At home in San Francisco these days, Jill and Wil Tidman ’95 are a very busy two-career, two-kids (Quincy, two; Stella, ten months) family. Wil, a psychology major and varsity soccer player at UVM, has worked in sports and entertainment marketing with Nike and Red Bull, and now runs media production for GoPro Camera. “It’s a fast-paced situation right now,” Jill Tidman says with a laugh, adding that working at home, working nights, and having relatives happy to visit San Francisco to babysit all help with the juggling act.
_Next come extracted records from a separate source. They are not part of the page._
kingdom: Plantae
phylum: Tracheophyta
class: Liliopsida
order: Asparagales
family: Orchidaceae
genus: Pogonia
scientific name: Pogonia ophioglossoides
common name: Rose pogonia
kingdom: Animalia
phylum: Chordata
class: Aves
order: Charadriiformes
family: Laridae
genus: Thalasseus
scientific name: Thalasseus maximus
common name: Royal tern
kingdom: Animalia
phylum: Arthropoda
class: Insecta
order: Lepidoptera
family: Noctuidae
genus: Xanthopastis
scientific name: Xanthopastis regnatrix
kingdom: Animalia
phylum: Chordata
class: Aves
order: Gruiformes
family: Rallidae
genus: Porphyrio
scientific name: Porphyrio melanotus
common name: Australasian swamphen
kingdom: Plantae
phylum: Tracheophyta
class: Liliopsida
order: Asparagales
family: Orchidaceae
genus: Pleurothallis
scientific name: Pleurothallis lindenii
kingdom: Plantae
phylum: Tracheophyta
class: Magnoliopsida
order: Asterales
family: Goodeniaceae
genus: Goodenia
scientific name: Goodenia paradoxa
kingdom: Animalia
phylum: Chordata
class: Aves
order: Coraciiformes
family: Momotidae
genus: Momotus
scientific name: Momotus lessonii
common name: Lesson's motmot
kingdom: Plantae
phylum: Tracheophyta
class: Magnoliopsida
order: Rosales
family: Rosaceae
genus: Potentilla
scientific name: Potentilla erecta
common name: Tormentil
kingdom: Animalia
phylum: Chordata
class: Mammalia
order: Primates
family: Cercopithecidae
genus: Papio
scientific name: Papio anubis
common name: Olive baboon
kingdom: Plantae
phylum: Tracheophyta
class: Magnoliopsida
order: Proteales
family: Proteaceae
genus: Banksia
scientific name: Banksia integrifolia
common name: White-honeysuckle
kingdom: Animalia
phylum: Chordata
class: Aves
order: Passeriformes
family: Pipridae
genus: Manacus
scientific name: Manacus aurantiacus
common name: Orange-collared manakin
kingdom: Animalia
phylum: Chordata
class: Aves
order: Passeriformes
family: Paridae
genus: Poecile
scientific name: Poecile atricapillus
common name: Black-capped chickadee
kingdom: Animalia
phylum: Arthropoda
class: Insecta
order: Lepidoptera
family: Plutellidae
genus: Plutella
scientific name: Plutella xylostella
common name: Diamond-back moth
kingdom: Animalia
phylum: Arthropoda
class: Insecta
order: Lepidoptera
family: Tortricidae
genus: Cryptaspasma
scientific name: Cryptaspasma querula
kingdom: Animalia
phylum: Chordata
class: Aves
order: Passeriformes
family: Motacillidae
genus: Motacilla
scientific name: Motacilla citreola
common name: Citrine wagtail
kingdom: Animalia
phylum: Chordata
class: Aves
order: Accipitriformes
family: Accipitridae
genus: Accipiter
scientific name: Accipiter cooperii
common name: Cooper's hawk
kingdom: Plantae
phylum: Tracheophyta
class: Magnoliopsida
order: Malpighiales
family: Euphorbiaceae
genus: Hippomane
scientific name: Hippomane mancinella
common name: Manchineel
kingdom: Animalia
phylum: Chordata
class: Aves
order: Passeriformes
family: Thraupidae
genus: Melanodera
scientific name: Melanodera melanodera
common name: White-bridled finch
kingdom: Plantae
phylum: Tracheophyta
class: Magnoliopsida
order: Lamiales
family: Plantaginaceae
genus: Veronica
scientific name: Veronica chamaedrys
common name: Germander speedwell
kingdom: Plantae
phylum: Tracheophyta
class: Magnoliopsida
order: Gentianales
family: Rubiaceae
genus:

Her initial connection to the Redford Center came about through work on climate change in local government with then-mayor of Salt Lake City Rocky Anderson. When Sundance Resort hosted a national mayors’ conference on climate change, Tidman was brought in to brand the event and make it happen. A green poetry slam contest was among the initiatives she initiated that contributed to the conference’s success. And that would lead to her first film project with the Redford Center, an executive producer role in creating Fighting Goliath: Texas Coal Wars.

Now that Watershed is completed and lined up for screenings from Istanbul to Barcelona to Burlington, Tidman enjoys the satisfaction of seeing the work go forth, harboring no regret that she can’t make it to every festival, city, or campus where it’s shown. “For me, it’s much more fulfilling to know this is happening than to be there,” she says. “I like getting it done, making the most of it, figuring out ways to get this film out in the world and in front of people.”

Those who see Watershed will meet a young woman on an Outward Bound rafting trip passing through the hush of Echo Park at the confluence of the Green and Yampa rivers. With a tone that suggests equal parts wonder and betrayal, she says, “I was really shocked that the Colorado River does not reach its delta. I knew that there were dams, but I thought that people made minor changes without interfering with the river as a whole. I had no idea it was all gone before it reached where it should go.”

That sort of revelation is what it’s all about, as Jill Tidman well knows.